(EXERCISE AIM): Going through the data below, copy out each line where the word "append" shows up.

(RECORDS TO PROCESS):
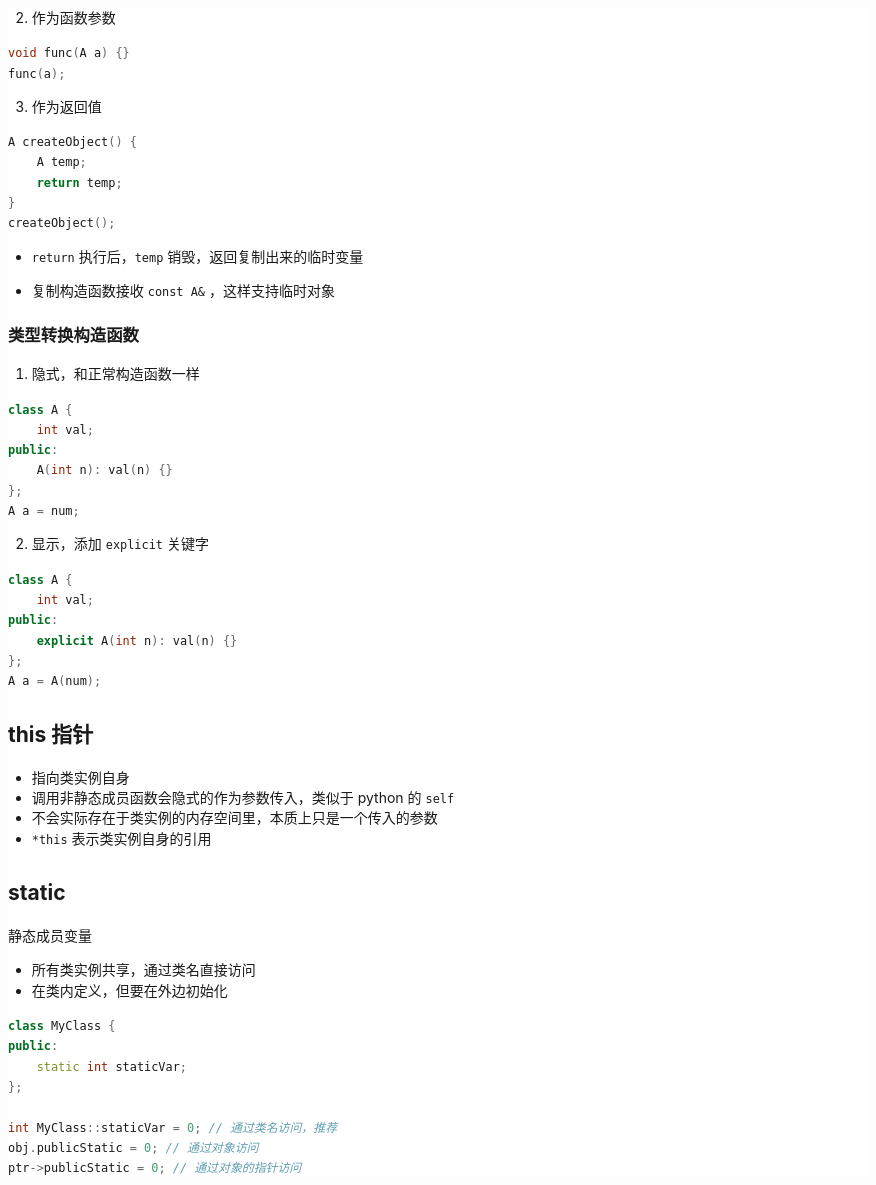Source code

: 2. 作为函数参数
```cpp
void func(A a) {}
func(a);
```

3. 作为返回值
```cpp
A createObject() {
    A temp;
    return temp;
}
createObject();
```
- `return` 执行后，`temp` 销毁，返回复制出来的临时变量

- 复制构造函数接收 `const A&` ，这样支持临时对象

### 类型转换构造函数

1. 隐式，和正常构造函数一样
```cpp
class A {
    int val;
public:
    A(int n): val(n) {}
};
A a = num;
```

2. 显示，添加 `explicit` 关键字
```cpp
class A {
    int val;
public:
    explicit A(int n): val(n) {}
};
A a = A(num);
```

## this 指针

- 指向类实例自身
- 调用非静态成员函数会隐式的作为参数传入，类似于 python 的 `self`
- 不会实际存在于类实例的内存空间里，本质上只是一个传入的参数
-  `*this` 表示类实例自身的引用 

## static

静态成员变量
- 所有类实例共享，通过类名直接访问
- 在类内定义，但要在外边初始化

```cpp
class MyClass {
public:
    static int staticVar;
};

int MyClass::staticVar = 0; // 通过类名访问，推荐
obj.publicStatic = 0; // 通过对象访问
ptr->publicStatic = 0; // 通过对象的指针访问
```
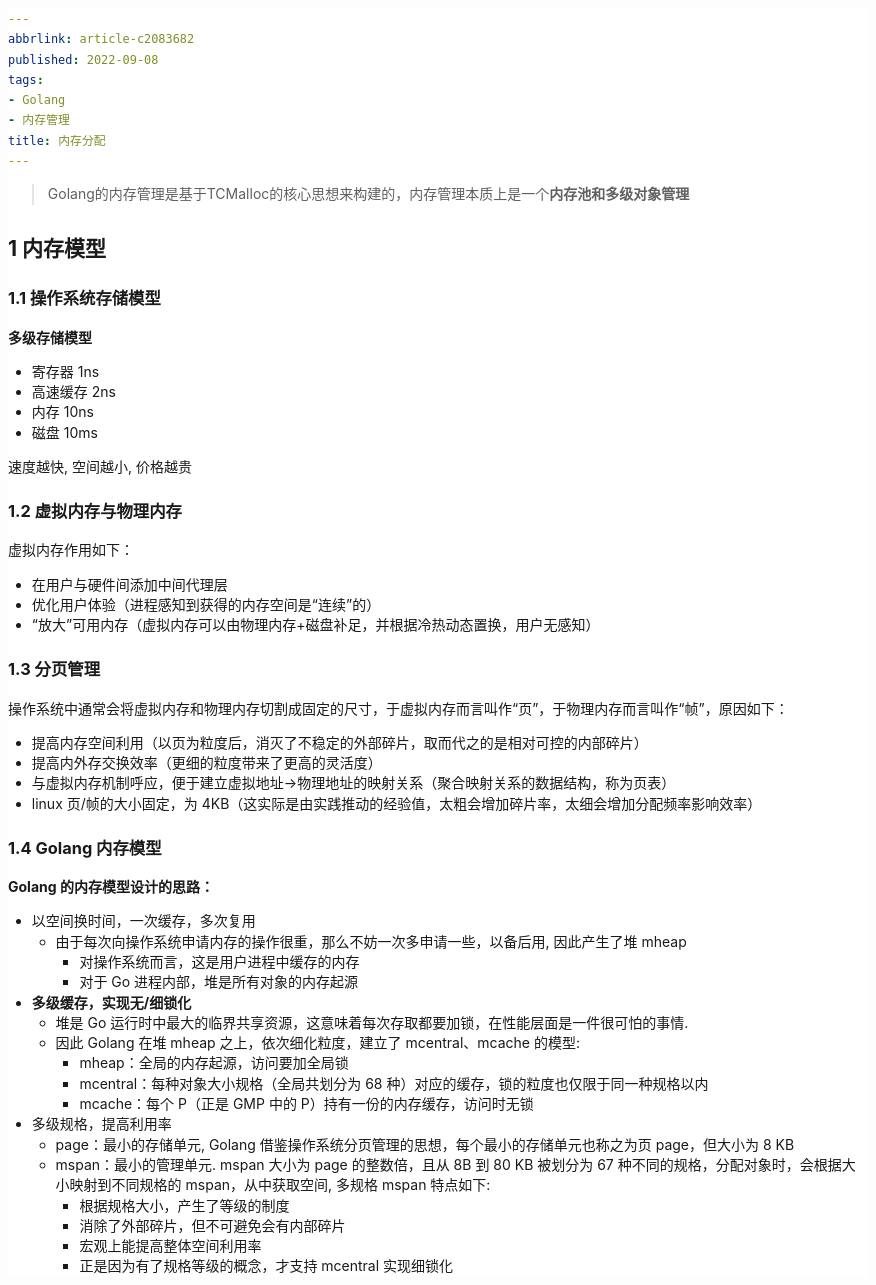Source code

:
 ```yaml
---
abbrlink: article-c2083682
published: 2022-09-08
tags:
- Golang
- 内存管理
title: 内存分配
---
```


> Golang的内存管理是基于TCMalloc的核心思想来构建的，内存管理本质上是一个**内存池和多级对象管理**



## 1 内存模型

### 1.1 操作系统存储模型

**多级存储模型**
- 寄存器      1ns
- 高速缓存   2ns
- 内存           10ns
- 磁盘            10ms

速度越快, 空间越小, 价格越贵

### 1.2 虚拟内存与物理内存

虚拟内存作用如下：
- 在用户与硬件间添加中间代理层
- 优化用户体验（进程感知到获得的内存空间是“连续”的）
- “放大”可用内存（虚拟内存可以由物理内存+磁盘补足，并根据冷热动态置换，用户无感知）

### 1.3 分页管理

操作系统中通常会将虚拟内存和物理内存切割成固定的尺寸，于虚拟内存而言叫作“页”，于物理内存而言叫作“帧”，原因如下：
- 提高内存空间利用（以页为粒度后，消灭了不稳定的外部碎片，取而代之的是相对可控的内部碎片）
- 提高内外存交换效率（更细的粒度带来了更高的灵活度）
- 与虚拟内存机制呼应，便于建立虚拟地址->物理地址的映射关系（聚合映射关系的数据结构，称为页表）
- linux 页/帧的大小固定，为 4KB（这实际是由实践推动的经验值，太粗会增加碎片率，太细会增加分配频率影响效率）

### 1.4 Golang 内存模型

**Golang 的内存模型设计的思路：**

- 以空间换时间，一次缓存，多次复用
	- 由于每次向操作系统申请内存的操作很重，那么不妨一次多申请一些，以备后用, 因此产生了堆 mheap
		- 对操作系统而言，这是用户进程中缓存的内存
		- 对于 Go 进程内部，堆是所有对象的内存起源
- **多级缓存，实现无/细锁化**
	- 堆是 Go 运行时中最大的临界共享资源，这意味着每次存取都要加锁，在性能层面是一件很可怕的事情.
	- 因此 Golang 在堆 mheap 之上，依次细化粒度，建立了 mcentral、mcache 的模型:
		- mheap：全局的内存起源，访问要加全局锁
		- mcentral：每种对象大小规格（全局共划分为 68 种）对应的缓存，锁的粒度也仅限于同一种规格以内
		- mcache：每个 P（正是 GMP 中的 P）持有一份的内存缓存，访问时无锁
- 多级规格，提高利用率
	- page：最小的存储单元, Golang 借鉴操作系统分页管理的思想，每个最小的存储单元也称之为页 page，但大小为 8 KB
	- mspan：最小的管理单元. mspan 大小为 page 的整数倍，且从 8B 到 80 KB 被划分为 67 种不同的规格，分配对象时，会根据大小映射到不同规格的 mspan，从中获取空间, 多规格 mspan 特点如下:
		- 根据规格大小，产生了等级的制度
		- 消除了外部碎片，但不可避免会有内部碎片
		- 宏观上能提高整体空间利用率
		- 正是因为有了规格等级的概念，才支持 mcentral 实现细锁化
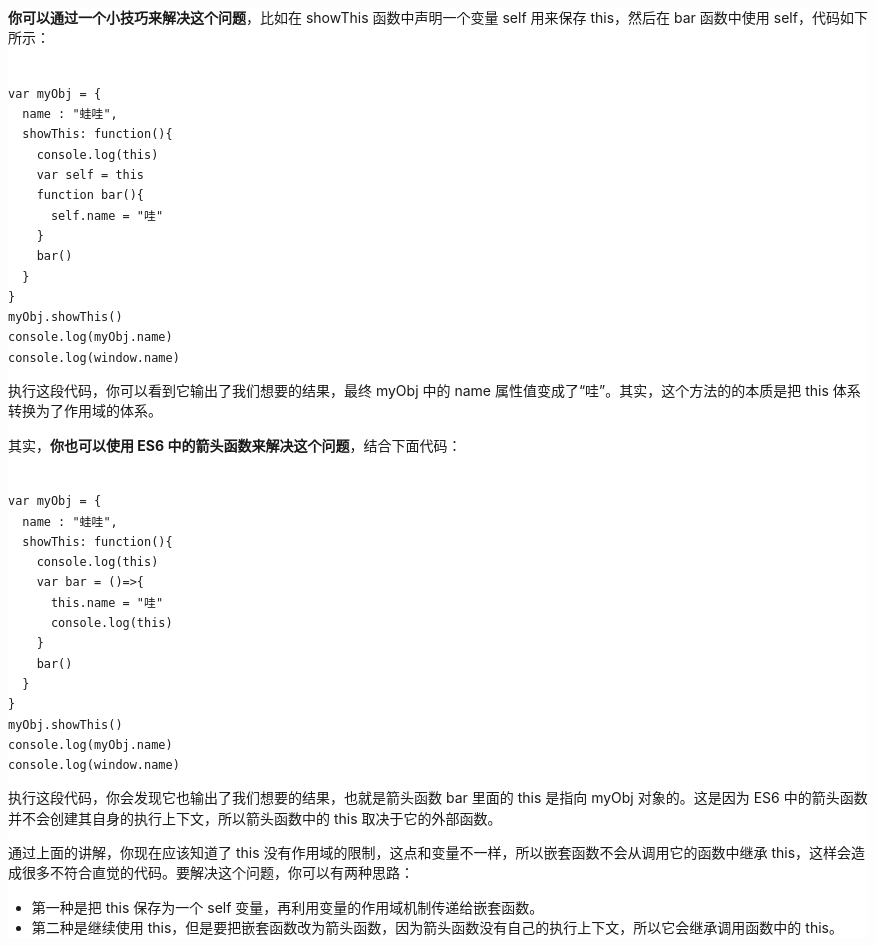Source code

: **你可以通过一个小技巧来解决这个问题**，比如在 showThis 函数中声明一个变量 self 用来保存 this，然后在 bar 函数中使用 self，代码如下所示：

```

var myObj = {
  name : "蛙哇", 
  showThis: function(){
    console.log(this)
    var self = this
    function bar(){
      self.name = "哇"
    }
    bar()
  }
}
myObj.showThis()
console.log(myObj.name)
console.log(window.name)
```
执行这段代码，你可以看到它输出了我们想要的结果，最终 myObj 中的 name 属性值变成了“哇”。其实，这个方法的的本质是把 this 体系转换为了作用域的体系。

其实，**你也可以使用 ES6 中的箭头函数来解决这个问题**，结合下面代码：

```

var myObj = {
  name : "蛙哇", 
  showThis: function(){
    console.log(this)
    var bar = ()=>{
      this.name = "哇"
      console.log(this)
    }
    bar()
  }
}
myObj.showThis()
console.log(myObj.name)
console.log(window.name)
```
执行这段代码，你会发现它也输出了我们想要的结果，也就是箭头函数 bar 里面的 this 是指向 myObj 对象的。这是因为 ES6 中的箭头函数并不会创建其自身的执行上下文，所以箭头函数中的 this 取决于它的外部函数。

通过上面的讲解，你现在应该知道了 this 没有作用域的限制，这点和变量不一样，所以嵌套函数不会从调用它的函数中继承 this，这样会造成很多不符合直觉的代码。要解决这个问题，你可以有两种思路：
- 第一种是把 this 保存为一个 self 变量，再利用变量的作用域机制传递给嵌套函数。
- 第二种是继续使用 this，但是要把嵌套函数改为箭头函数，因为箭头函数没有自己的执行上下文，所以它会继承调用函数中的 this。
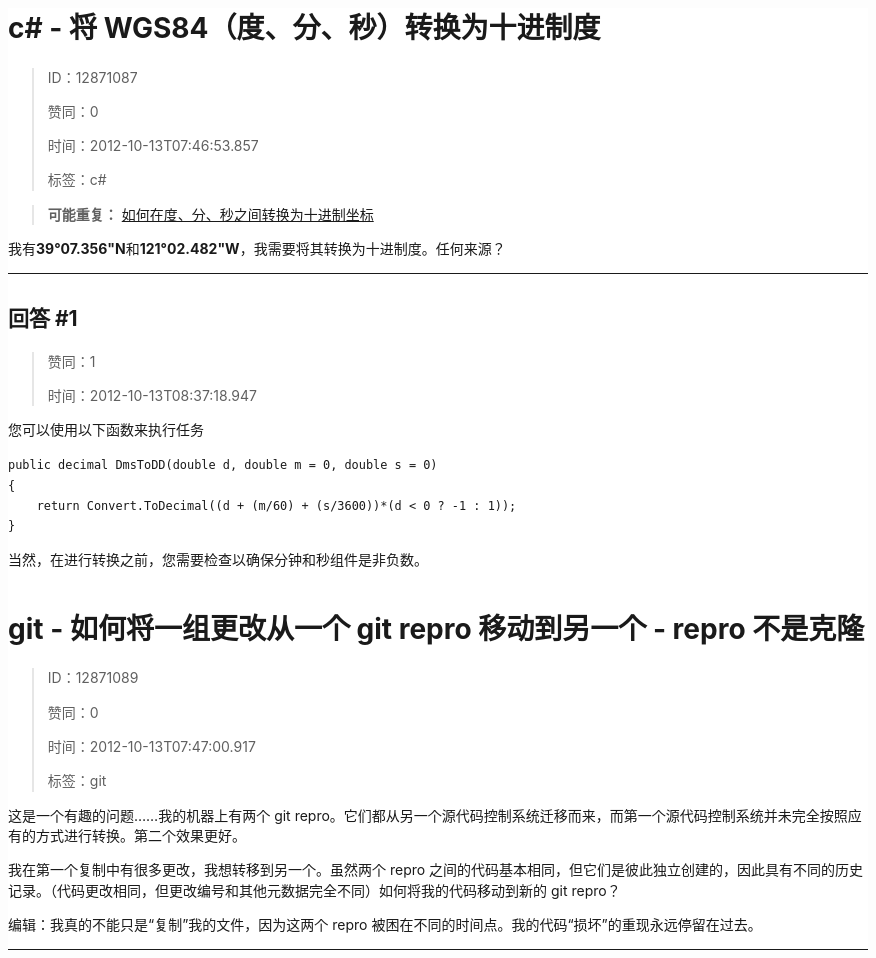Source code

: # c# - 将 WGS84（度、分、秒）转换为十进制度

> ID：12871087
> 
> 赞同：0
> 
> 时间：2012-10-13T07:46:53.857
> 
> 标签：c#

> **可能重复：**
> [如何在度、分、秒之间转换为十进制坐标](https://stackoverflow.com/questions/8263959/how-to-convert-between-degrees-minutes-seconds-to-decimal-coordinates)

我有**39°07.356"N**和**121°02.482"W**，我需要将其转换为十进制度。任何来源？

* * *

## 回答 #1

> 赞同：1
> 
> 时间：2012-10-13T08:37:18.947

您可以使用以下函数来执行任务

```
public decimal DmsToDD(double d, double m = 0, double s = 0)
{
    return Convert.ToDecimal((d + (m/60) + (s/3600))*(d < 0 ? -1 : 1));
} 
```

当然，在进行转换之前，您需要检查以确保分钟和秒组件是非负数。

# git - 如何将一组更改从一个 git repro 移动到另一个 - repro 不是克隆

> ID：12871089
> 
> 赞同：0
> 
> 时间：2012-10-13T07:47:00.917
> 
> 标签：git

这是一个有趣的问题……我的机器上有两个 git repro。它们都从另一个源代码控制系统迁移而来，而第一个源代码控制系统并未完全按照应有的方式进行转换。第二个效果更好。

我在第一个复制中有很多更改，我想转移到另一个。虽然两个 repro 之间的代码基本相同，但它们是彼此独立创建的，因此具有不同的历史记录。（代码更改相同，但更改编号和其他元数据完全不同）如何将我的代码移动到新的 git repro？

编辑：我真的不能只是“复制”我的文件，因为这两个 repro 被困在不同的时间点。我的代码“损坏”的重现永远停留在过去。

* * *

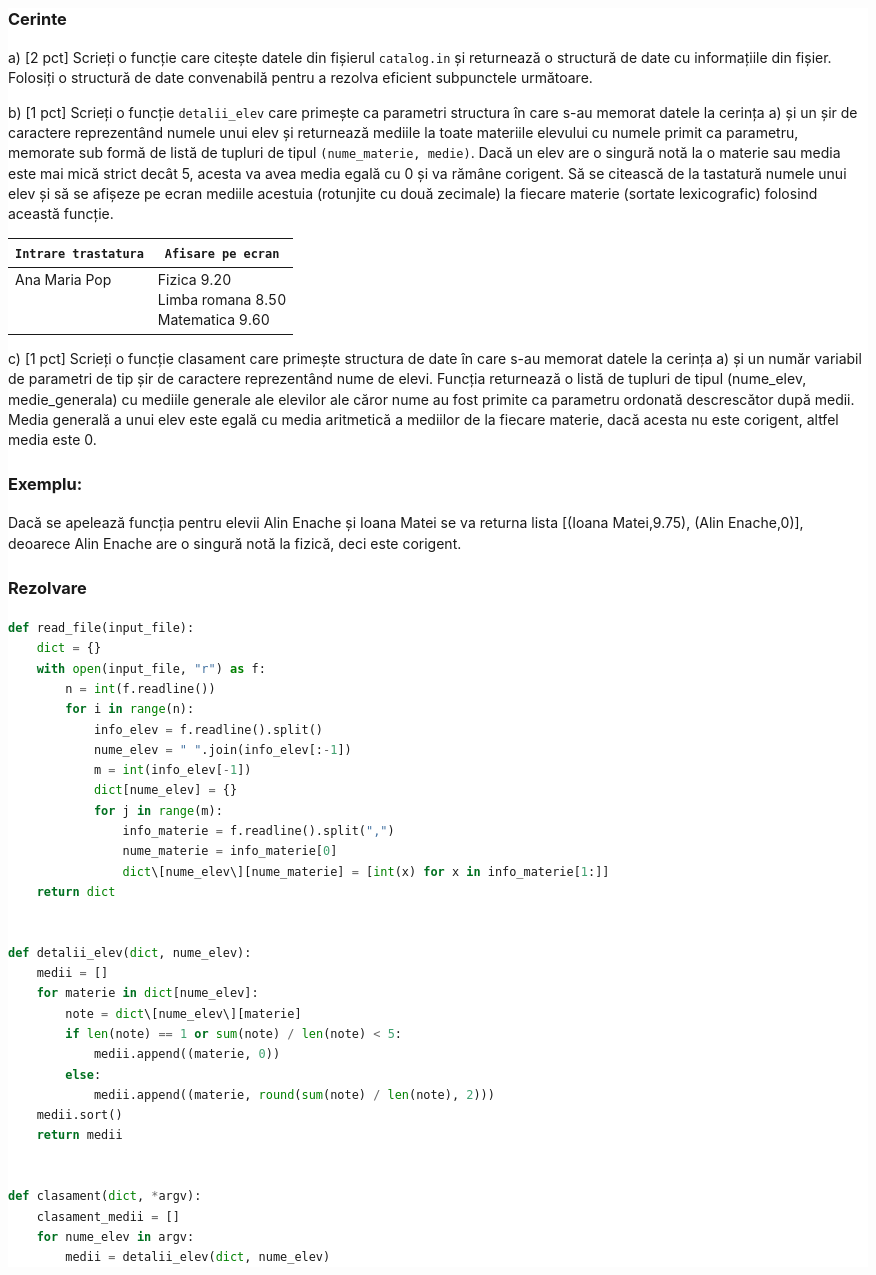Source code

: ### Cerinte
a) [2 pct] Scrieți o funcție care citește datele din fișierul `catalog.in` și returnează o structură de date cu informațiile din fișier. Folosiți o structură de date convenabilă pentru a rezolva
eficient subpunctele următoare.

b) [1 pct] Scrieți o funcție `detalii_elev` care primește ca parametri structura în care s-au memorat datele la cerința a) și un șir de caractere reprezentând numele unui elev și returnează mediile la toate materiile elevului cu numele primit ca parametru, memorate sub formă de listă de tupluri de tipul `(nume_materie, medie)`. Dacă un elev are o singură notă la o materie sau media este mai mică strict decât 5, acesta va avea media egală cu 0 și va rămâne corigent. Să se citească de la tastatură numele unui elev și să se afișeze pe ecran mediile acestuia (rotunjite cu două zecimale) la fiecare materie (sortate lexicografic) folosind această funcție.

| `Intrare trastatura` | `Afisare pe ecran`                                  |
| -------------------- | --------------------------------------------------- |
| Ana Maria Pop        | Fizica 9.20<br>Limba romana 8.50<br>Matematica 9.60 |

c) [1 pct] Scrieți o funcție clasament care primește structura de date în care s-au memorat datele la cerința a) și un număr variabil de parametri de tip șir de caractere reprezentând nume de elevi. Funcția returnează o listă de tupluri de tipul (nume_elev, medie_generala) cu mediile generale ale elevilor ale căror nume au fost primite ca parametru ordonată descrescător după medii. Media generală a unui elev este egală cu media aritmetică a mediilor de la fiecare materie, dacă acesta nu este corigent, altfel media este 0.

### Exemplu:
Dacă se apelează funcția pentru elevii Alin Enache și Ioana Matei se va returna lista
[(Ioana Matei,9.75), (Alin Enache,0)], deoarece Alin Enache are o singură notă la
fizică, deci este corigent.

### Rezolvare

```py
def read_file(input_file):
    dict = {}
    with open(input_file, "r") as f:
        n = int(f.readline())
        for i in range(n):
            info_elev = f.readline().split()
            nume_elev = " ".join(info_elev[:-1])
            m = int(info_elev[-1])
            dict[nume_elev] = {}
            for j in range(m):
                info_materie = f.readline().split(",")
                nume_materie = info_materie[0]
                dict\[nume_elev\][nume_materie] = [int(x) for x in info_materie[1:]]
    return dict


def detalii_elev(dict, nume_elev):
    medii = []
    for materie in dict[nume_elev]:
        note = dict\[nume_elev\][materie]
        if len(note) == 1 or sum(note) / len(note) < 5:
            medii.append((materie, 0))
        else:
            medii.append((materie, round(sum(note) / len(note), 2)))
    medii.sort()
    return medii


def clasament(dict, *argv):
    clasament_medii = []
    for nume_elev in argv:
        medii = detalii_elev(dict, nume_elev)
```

(SOLUTION TO THIS PROBLEM):
            medii.append((materie, 0))
            medii.append((materie, round(sum(note) / len(note), 2)))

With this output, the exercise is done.